→ **Written request A**
Set down everything from "Problem with the" down to "PapaDave (Jul 1, 2013)" in the road-tax discussion below, word for word.

→ **Source passage**
_____
If we really wanted to tax vehicles based on the wear and tear they put on the roads, then we wouldn't tax cars at all, we would only tax trucks.  But the 'problem' is everyone including passenger vehicles benefit from the roads and use the roads.  So the passenger vehicles should have to pay for something, especially to help build new roads.  In my opinion, each vehicle (other than big trucks) should pay the same registration fee and there shouldn't be a use tax.  Everyone benefits from the entire system of roads.  But at the same time it only makes sense to have a little bit of a use tax as certain people benefit more from using the road system more.  The easiest way to do that is a fuel tax or a per mile tax.  I don't think its right for hybrid/electric cars to get a special tax because they use less fuel, based on this logic all fuel efficientvehicles should have a special tax.  If a state is going to have a special tax, I think they really should just do tax per mile on a yearly basis for all vehicles.


----------



## begreen (Jul 1, 2013)

Problem with the tax per mile is that some vehicles do a lot of out of state travel. It would hit the snowbirds traveling back and forth from NY to Florida harder for example.


----------



## PapaDave (Jul 1, 2013)
_____
→ **Written request B**
Count the lines in the rows below that contain the string "kern", and reply with that number alone.
_____
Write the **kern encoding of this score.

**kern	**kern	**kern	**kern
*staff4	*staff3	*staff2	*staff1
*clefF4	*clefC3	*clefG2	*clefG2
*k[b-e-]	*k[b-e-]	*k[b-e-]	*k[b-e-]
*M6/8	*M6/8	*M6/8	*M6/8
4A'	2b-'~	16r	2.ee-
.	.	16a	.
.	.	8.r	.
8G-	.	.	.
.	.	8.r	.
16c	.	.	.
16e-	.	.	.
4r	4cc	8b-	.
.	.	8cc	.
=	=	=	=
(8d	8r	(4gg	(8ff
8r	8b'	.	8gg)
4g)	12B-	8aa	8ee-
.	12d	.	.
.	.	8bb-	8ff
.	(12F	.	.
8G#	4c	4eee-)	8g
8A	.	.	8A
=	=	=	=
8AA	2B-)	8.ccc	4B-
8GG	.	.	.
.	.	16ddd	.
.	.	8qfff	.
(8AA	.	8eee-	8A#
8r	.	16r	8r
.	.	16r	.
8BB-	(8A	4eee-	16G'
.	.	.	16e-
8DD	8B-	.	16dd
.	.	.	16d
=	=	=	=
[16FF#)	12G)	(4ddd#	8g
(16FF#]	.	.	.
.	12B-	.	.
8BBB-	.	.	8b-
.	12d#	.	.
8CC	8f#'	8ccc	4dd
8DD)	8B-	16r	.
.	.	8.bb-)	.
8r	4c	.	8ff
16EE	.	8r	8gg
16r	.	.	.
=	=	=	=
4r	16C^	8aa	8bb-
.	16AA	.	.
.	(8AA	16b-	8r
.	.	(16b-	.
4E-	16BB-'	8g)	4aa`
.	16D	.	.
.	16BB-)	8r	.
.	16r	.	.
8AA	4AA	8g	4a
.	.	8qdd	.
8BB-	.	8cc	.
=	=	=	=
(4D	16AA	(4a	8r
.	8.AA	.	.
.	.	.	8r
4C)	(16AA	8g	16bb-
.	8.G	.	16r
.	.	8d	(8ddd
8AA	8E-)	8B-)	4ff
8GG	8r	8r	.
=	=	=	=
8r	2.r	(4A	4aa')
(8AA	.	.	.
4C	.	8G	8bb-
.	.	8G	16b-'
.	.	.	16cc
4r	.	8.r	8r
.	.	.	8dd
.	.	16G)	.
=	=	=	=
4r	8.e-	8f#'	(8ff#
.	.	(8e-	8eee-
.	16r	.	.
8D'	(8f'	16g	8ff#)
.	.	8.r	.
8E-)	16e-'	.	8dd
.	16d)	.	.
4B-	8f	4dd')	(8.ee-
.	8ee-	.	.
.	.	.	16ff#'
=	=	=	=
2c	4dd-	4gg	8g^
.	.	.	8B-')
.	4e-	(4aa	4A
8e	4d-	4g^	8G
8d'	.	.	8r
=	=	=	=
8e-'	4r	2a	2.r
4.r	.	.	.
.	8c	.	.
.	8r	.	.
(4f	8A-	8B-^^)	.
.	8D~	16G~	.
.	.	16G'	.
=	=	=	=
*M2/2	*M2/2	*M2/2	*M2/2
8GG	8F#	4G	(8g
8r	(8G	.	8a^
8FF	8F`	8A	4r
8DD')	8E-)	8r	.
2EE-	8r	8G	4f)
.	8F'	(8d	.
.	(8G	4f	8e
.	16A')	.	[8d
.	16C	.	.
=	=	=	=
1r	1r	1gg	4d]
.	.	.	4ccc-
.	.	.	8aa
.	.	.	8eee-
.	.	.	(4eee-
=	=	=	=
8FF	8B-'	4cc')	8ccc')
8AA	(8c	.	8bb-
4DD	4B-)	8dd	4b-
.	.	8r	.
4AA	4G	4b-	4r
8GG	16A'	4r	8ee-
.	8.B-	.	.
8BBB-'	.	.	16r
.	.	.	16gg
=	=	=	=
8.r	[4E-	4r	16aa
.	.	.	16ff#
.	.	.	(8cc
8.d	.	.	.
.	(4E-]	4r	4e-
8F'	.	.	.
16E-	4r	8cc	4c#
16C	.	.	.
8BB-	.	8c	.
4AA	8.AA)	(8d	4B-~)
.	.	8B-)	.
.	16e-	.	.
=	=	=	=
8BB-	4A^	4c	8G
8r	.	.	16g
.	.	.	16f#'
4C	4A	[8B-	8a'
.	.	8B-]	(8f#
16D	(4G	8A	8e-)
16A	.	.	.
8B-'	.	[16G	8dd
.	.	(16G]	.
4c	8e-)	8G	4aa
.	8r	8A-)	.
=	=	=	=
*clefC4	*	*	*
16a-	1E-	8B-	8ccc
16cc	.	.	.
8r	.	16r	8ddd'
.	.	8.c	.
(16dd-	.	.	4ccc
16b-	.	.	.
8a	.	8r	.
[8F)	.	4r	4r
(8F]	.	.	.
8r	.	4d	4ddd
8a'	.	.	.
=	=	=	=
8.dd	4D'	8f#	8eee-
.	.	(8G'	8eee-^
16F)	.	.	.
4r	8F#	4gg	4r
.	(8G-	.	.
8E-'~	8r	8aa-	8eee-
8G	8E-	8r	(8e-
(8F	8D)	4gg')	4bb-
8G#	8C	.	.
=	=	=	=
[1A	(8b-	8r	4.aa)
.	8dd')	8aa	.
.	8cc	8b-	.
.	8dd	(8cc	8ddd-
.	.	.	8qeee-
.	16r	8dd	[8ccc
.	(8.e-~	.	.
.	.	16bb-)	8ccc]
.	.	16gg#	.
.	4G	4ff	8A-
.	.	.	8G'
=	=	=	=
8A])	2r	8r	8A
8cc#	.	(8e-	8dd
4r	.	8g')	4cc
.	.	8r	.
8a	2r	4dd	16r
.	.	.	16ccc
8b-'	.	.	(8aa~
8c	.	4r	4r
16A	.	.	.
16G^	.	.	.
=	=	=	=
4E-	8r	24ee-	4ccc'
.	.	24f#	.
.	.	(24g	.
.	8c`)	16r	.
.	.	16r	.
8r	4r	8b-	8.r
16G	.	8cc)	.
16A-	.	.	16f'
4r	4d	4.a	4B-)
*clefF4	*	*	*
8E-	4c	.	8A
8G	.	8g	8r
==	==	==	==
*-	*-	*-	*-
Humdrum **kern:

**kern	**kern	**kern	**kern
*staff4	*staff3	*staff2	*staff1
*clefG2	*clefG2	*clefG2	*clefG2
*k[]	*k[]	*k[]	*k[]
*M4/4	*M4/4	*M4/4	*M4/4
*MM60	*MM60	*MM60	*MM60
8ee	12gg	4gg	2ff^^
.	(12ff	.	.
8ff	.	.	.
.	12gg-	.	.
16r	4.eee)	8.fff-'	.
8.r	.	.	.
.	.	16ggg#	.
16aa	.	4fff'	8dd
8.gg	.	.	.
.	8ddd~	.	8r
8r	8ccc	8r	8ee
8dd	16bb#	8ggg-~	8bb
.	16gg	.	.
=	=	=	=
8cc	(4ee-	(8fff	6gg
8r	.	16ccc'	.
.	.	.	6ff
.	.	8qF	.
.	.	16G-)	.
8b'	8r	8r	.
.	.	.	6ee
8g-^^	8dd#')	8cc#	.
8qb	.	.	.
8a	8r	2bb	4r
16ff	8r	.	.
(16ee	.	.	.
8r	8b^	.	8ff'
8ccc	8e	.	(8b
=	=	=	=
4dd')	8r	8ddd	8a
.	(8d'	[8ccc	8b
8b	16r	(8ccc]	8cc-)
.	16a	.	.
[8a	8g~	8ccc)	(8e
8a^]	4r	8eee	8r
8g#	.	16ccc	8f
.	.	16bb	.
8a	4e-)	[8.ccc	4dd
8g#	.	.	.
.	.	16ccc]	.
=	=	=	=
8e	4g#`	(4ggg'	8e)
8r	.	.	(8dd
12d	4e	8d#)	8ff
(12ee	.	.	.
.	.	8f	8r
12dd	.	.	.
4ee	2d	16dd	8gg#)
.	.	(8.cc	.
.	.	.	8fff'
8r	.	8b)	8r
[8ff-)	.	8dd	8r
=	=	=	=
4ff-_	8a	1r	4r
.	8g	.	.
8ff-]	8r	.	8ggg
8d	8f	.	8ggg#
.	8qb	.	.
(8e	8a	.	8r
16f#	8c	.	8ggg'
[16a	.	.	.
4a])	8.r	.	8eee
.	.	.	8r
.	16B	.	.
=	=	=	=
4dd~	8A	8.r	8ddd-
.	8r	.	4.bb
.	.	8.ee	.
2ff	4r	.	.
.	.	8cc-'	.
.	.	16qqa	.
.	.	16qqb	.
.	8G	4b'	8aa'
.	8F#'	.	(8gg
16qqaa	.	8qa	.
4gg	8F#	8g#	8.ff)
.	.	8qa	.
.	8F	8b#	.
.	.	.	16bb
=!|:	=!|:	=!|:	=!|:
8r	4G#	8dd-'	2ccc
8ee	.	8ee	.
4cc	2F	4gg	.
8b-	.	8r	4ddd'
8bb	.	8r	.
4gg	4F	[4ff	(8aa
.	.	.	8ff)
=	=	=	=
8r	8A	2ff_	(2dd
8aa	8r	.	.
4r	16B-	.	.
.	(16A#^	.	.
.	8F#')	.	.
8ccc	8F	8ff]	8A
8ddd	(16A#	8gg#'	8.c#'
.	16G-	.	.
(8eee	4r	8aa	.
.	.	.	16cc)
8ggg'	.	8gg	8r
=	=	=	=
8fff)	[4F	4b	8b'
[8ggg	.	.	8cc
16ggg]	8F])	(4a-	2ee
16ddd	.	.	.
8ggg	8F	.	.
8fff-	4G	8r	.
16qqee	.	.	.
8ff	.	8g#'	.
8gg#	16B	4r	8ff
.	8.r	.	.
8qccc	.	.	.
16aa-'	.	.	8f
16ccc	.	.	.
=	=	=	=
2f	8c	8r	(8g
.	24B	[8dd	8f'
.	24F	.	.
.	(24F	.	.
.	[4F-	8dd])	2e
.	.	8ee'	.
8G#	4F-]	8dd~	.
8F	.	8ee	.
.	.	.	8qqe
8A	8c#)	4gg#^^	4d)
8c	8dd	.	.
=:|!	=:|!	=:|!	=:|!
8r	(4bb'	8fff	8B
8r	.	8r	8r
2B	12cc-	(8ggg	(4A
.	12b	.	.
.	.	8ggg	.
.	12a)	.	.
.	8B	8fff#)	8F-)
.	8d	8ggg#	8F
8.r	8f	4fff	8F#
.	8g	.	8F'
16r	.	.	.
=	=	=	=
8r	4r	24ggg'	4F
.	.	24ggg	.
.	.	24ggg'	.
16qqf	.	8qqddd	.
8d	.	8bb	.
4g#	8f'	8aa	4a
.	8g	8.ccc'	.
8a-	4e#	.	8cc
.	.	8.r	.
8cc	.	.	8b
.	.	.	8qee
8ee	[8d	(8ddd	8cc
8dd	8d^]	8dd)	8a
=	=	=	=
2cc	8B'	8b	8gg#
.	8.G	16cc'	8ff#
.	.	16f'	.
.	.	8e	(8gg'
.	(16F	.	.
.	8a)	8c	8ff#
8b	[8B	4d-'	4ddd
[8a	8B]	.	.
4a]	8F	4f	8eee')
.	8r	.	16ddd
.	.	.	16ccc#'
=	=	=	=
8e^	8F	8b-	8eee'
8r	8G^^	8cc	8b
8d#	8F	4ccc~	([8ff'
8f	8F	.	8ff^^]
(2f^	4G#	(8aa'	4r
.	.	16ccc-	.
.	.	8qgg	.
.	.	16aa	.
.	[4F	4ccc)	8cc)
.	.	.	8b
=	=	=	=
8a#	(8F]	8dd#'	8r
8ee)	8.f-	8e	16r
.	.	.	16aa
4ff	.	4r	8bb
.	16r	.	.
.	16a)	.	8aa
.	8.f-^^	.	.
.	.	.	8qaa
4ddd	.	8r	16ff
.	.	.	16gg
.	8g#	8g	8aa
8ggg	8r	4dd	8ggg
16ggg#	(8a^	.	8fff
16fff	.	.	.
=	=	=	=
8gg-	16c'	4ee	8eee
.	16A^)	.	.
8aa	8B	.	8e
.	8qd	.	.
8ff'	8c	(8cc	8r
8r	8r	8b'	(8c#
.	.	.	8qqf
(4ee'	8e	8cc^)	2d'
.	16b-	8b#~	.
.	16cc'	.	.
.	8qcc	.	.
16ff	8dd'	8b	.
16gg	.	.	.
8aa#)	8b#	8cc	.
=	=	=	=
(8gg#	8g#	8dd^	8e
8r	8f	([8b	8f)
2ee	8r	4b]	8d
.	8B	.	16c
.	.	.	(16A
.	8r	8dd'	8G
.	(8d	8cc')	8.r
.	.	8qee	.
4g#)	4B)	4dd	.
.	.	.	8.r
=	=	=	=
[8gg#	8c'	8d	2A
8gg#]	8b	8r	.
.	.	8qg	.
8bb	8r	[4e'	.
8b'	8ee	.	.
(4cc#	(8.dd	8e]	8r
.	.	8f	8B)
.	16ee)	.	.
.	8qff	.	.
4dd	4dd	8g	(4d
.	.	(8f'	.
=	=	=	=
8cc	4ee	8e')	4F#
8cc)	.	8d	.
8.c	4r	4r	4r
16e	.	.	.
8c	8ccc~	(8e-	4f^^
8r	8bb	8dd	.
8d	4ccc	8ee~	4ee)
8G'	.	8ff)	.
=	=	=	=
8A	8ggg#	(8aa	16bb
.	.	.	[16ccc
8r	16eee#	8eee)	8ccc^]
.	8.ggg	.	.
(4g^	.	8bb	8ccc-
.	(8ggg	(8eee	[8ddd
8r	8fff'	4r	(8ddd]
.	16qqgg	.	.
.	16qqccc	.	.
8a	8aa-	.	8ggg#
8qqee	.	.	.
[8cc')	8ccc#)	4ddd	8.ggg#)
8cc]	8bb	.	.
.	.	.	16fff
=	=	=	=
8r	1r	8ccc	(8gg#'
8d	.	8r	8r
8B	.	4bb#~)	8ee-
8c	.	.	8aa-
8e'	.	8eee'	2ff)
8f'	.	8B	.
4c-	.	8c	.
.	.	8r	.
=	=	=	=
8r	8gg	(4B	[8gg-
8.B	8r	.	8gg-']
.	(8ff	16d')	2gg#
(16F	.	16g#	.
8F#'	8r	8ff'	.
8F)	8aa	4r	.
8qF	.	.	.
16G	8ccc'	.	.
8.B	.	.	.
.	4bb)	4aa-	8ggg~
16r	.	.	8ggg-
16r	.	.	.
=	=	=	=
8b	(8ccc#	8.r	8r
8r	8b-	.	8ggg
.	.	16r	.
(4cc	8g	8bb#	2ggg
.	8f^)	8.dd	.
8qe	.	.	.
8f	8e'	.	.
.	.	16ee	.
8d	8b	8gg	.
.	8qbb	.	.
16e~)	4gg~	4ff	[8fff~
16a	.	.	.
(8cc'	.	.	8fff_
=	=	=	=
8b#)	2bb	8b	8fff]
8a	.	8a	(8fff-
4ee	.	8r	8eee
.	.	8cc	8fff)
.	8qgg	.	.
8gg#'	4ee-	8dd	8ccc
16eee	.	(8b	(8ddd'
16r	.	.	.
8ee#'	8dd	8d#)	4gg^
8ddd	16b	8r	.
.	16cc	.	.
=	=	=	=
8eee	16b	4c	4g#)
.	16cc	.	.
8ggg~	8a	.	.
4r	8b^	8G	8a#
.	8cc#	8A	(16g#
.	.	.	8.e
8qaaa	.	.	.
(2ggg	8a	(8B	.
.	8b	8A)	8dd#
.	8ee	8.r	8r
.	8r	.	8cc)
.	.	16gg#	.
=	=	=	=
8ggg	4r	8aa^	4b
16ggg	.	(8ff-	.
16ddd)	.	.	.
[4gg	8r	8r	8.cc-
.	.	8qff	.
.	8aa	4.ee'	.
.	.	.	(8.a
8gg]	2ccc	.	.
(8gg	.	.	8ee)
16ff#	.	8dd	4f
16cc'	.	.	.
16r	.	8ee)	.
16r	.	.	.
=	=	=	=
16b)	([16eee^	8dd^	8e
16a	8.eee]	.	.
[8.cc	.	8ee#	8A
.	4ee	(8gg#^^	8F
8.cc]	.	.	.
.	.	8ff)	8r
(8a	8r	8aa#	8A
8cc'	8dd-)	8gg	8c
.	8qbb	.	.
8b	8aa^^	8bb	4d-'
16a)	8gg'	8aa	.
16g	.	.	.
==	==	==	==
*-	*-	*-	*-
_____
→ **Written reply A**
Problem with the tax per mile is that some vehicles do a lot of out of state travel. It would hit the snowbirds traveling back and forth from NY to Florida harder for example.


----------



## PapaDave (Jul 1, 2013)

→ **Written reply B**
4